===== Records provided =====
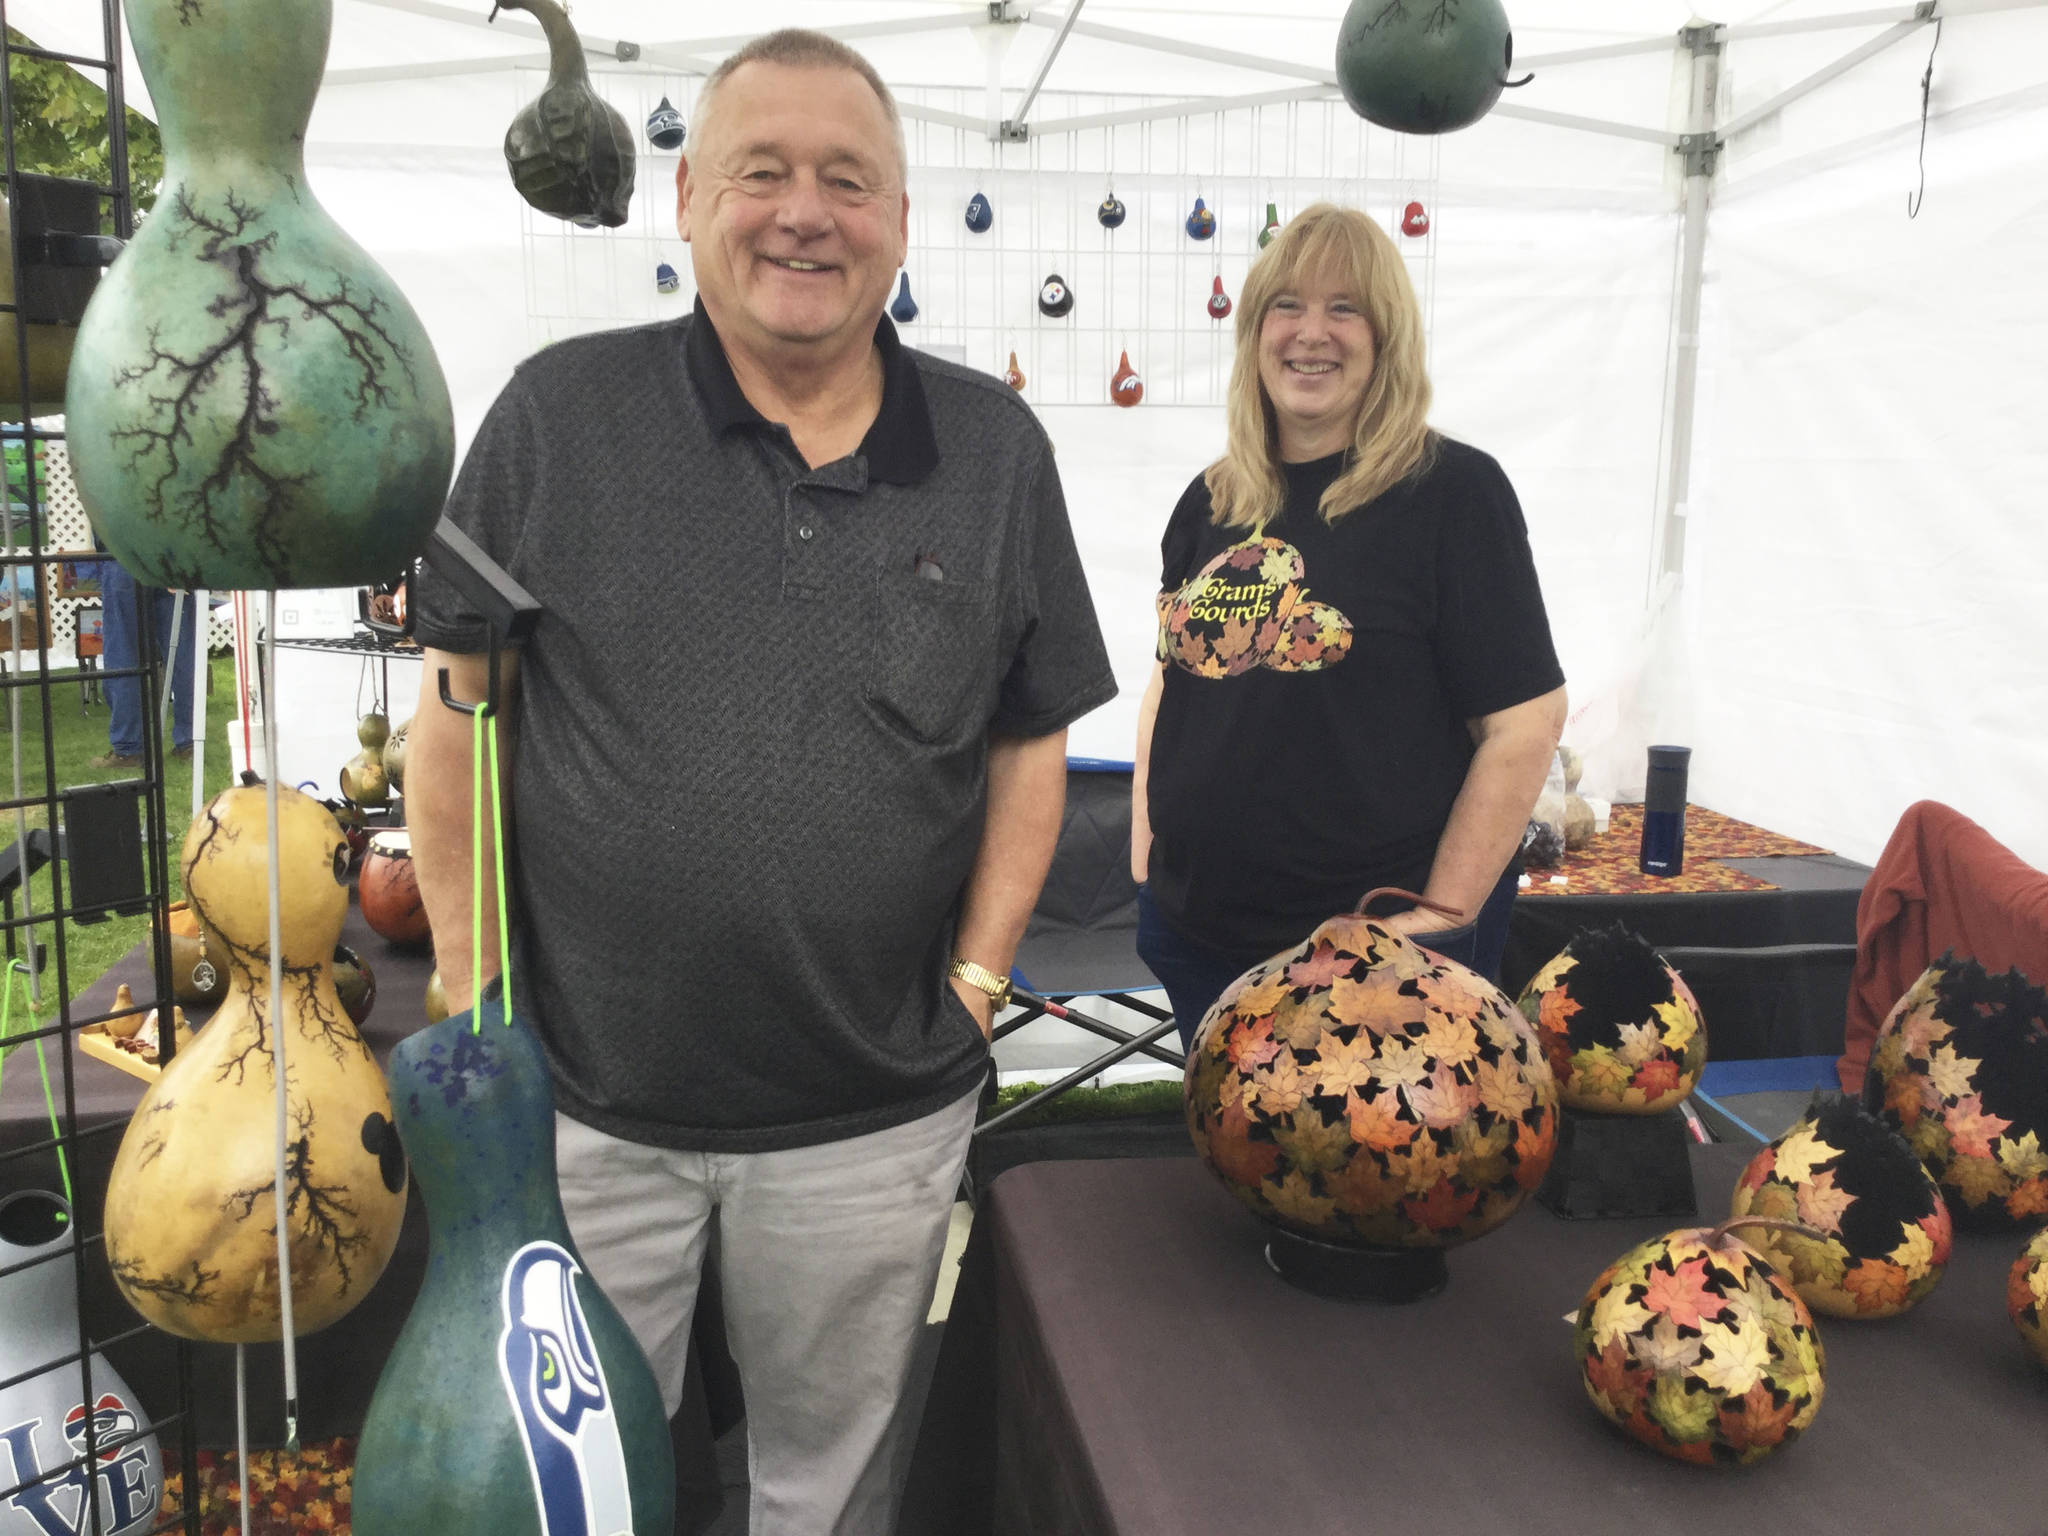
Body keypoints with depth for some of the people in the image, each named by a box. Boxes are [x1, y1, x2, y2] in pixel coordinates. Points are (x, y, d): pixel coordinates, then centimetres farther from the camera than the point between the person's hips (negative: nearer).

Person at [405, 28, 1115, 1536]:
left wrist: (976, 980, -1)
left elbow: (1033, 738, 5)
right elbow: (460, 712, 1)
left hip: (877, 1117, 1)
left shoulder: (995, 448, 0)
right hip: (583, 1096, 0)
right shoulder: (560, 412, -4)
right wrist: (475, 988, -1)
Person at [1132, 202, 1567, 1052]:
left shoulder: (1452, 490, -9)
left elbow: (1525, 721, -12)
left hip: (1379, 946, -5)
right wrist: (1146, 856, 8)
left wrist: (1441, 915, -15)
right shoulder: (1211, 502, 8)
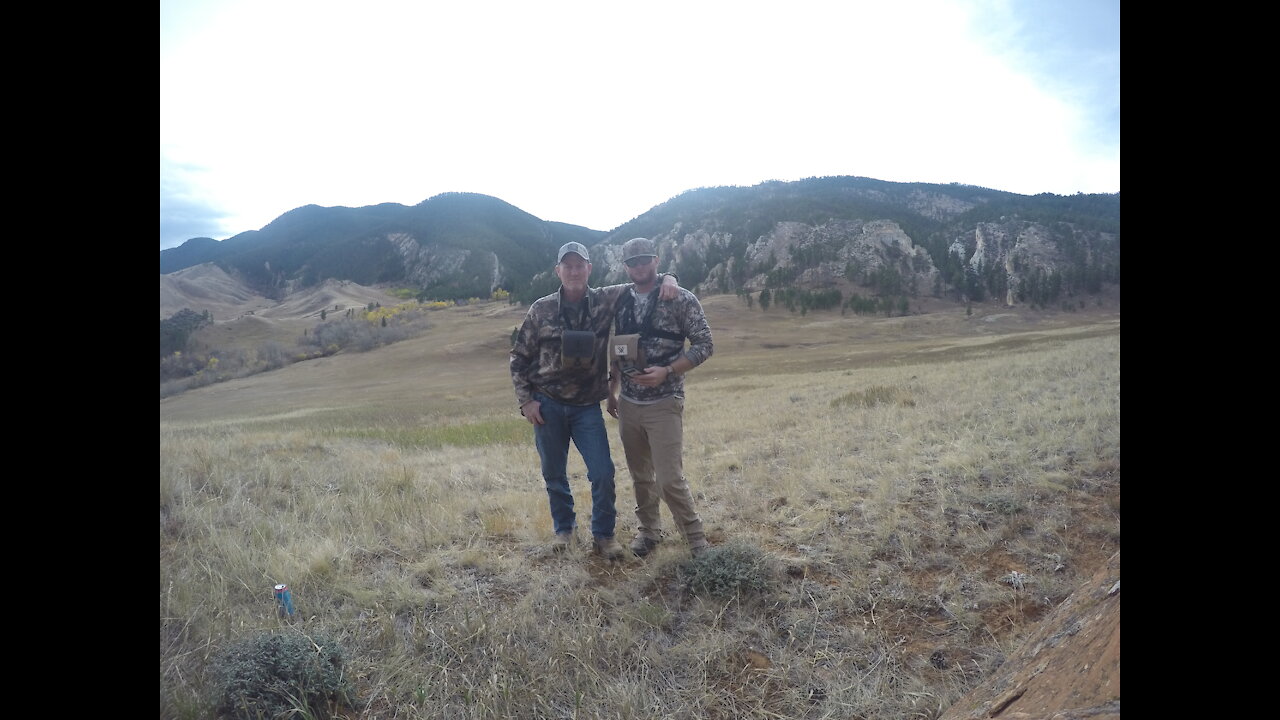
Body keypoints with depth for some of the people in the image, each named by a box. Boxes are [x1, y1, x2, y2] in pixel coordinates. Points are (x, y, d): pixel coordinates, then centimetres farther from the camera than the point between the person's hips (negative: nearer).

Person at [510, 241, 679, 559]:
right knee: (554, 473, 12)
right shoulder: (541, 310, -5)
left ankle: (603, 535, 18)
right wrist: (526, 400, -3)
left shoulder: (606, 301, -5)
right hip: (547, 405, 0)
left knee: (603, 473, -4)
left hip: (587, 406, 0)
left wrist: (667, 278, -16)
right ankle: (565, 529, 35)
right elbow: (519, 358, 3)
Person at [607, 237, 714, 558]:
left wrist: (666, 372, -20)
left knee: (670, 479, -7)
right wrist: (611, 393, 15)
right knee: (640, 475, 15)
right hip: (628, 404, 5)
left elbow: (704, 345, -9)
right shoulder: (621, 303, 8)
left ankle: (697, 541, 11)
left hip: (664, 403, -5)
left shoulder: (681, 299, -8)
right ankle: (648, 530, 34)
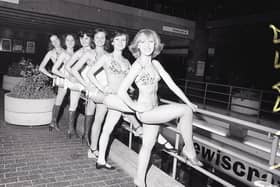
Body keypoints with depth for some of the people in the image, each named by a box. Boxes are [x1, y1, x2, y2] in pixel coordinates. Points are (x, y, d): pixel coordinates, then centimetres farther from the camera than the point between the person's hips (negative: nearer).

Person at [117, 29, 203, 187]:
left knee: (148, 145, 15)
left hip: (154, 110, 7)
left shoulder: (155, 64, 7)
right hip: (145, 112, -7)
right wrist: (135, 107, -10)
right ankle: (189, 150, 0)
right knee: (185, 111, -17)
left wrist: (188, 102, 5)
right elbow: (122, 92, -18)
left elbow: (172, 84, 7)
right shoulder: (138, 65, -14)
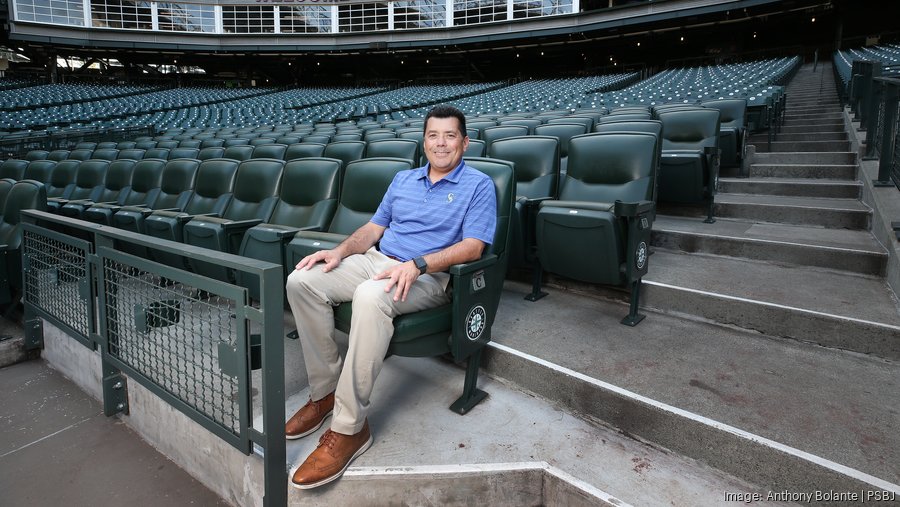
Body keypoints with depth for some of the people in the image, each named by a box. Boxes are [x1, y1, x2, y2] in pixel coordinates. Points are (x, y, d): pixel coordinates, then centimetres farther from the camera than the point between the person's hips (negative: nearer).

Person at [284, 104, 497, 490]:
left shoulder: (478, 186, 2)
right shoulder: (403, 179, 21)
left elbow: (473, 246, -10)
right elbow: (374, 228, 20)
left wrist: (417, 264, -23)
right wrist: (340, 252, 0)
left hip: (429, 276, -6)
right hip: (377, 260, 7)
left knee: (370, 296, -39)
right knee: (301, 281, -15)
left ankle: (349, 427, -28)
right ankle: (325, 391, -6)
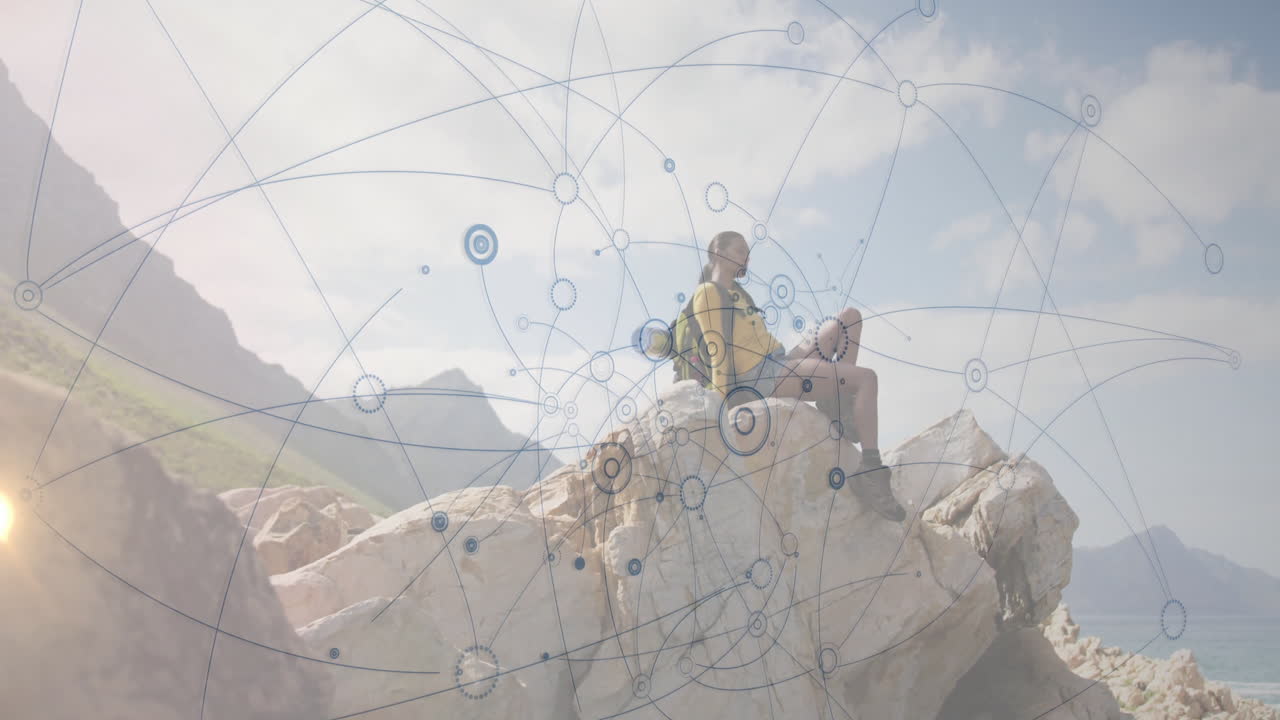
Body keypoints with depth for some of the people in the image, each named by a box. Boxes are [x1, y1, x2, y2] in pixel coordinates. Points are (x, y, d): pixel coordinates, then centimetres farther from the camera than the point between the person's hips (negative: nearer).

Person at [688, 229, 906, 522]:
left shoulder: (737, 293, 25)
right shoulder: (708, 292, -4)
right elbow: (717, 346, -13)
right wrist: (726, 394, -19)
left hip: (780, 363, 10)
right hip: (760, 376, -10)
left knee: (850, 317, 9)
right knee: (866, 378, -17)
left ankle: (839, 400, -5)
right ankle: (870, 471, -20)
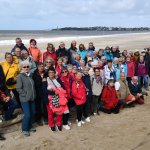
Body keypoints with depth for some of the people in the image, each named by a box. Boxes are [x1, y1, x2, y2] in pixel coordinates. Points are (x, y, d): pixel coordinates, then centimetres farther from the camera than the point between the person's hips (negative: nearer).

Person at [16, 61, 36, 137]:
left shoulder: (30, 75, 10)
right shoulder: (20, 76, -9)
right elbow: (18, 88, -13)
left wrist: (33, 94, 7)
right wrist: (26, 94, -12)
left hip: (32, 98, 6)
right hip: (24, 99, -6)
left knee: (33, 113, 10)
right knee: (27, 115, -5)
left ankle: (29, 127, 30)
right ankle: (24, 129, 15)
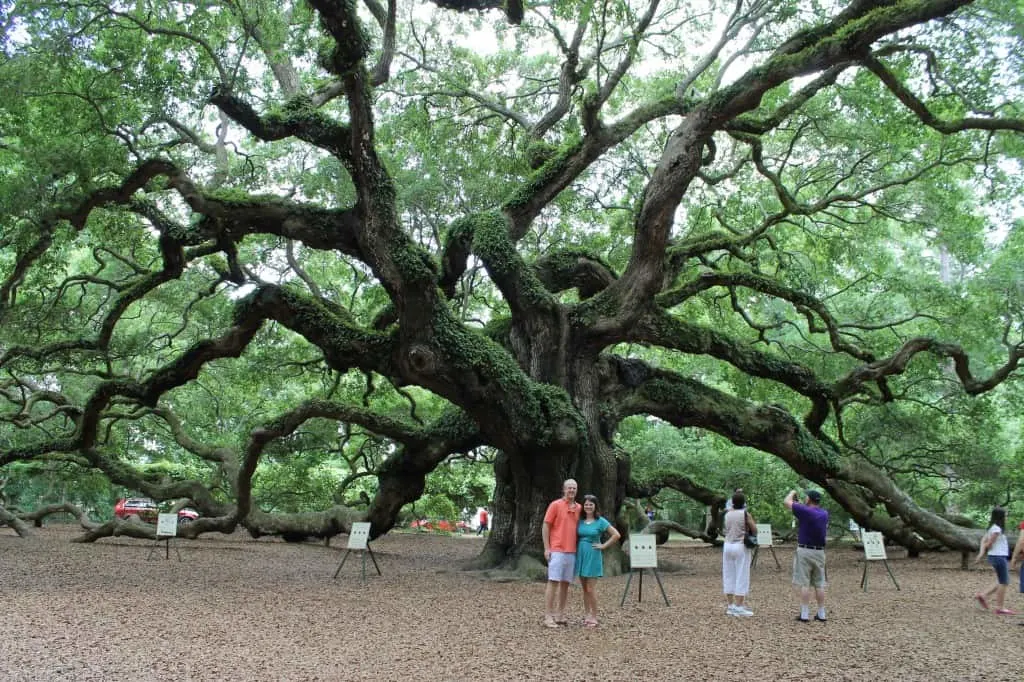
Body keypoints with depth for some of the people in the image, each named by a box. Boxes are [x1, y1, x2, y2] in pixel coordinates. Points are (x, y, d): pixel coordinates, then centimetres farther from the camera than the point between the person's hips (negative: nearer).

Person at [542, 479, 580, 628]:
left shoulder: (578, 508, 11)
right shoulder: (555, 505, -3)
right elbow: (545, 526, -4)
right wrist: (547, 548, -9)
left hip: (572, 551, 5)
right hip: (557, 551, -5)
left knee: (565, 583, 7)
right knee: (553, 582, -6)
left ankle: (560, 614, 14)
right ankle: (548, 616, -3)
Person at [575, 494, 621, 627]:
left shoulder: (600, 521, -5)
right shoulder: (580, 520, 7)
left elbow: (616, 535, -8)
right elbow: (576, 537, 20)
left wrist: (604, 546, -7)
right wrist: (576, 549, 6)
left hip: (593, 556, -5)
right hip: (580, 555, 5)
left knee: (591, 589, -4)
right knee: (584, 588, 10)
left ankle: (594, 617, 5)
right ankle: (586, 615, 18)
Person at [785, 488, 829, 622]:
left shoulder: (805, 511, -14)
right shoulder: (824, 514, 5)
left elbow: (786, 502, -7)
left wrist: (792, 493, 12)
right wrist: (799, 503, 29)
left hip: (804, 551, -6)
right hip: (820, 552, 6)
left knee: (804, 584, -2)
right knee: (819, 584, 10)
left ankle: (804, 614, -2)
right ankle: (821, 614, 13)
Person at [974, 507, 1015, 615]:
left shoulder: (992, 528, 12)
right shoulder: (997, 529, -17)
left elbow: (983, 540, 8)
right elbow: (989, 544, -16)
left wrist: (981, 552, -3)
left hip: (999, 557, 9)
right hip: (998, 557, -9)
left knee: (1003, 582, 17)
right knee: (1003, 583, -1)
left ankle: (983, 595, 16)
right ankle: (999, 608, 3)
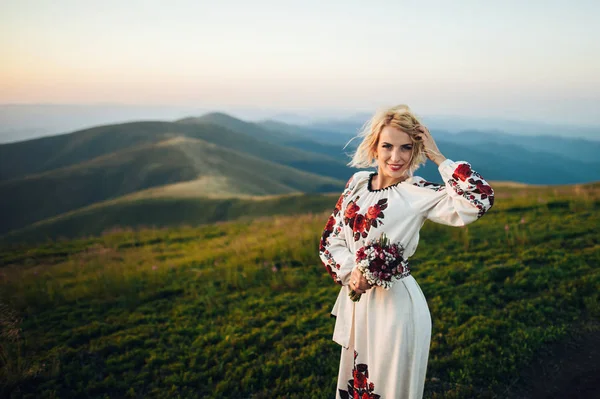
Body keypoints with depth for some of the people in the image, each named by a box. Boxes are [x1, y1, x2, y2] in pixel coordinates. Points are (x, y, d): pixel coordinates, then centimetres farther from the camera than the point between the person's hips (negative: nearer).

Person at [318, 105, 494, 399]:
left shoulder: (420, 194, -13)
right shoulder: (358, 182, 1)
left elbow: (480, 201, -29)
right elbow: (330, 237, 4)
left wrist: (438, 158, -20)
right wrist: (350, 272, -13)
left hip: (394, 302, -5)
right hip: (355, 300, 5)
=====
About this task —
Rewrite the stretch of data from its start through the line containing "right knee: (554, 473, 12)", both ends included, and keep the other text unchanged. Scale every keypoint value (the x, y, and depth numbers) by 1.9 and round each to a whole number, with halves rounding up. Leave the pictures out of your answer.

Response to this exercise —
Body keypoints with depth for some of the people in the image, each named by a box. Boxes are [x1, y1, x2, y2] in pixel coordinates. Points are (x, y, d): pixel coordinates, then centimetres farther from the camera than the point between the person's hips (negative: nearer).

Person at [405, 28, 1115, 1536]:
left wrist: (1854, 1862, -2)
left elbow: (1963, 1402, 10)
right elbow: (874, 1353, 2)
left hip: (1666, 2122, 2)
left shoulder: (1891, 851, 0)
right hip: (1108, 2082, 0)
right shoulder: (1064, 783, -8)
right wrist: (903, 1877, -2)
Person at [1132, 202, 1567, 1052]:
left shoulder: (2759, 931, -17)
left elbow: (2898, 1370, -23)
left hip: (2620, 1797, -10)
right wrist: (2177, 1626, 15)
left wrist: (2738, 1739, -29)
right shoulder: (2301, 954, 15)
Body keypoints with depth for some of the people in the image, each named by a box. Boxes are [x1, y1, x2, y2] in pixel coordinates. Points are (x, y, d): pixel coordinates, then centimetres farther from the camera than the point between the person's hips (negative: nearer).

Person at [510, 241, 679, 559]:
right knee: (1053, 899, 23)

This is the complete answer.